» DIRECTIONS FOR THIS TASK: Only the lines from the one holding "Chest CT, one" through the end of the records below are to be reproduced exactly, and pictures are to be omitted.

» SUPPLIED DATA:

------------------------------------------------

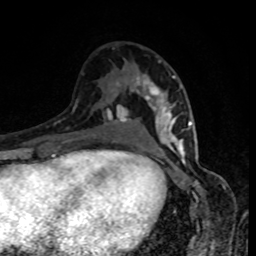
Breast MRI, one axial slice; slice 49 of 80 in the series (ordered by position); cropped to one breast; dynamic contrast-enhanced series, time point 2 of 8 at this slice position (early post-contrast); 1.5 T; TE 4.2 ms, TR 7 ms; 256 × 256 image matrix. Female patient.
Structures marked on this image (semi-automatic segmentation, software-assisted and operator-edited):
- enhancing-tissue mask used for the functional tumour volume (all voxels passing the contrast-enhancement thresholds inside the analysis volume; usually the tumour): bounding box <143,61,189,152> (left, top, right, bottom; pixels)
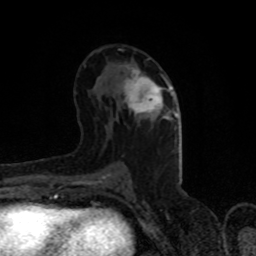
Breast MRI (dynamic contrast-enhanced), one axial slice. Position 47 of 80 along the scan axis. Cropped to one breast. Dynamic contrast-enhanced series, time point 2 of 8 at this slice position (early post-contrast). 1.5 T. TE 4.2 ms, TR 7 ms. 2 mm slice thickness. 256 × 256 image matrix. Female patient.
Outlined on this slice (semi-automatically segmented with operator editing):
- enhancing-tissue mask used for the functional tumour volume (all voxels passing the contrast-enhancement thresholds inside the analysis volume; usually the tumour): box from (x=124, y=67) to (x=175, y=119) px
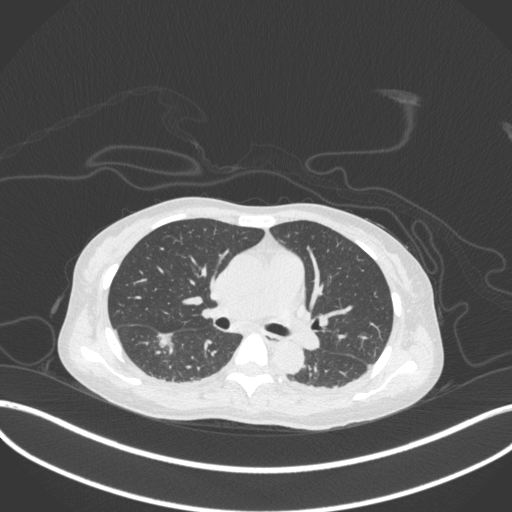
Chest CT, one axial slice; slice 181 of 260 in the series (ordered by position); reconstruction kernel B31f; 120 kVp; lung window (W 1500 / L -600 HU); 1 mm slice thickness; 512 × 512 image matrix, field of view 400 × 400 mm. Female patient, age 44 years. Case-level facts recorded for this patient, not image findings: clinical TNM (as recorded): T1c N0 M0.
Annotated regions visible in this slice (bounding box drawn by a radiologist):
- lung tumour (recorded histology: adenocarcinoma): bounding box <153,326,177,350> (left, top, right, bottom; pixels)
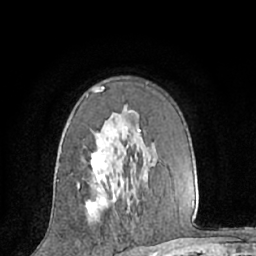
Breast MRI (dynamic contrast-enhanced), one axial slice. Slice 41 of 66 in the series (ordered by position). Cropped to one breast. Dynamic contrast-enhanced series, time point 2 of 7 at this slice position (early post-contrast). 1.5 T. TE 3 ms, TR 6.2 ms. 2.4 mm slice thickness. 256 × 256 image matrix, field of view 160 × 160 mm. Female patient.
Structures marked on this image (semi-automatic segmentation, software-assisted and operator-edited):
- enhancing-tissue mask used for the functional tumour volume (all voxels passing the contrast-enhancement thresholds inside the analysis volume; usually the tumour): bounding box <77,87,140,214> (left, top, right, bottom; pixels)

------------------------------------------------

» ANSWER TO THIS TASK:
Chest CT, one axial slice; slice 181 of 260 in the series (ordered by position); reconstruction kernel B31f; 120 kVp; lung window (W 1500 / L -600 HU); 1 mm slice thickness; 512 × 512 image matrix, field of view 400 × 400 mm. Female patient, age 44 years. Case-level facts recorded for this patient, not image findings: clinical TNM (as recorded): T1c N0 M0.
Annotated regions visible in this slice (bounding box drawn by a radiologist):
- lung tumour (recorded histology: adenocarcinoma): bounding box <153,326,177,350> (left, top, right, bottom; pixels)
Breast MRI (dynamic contrast-enhanced), one axial slice. Slice 41 of 66 in the series (ordered by position). Cropped to one breast. Dynamic contrast-enhanced series, time point 2 of 7 at this slice position (early post-contrast). 1.5 T. TE 3 ms, TR 6.2 ms. 2.4 mm slice thickness. 256 × 256 image matrix, field of view 160 × 160 mm. Female patient.
Structures marked on this image (semi-automatic segmentation, software-assisted and operator-edited):
- enhancing-tissue mask used for the functional tumour volume (all voxels passing the contrast-enhancement thresholds inside the analysis volume; usually the tumour): bounding box <77,87,140,214> (left, top, right, bottom; pixels)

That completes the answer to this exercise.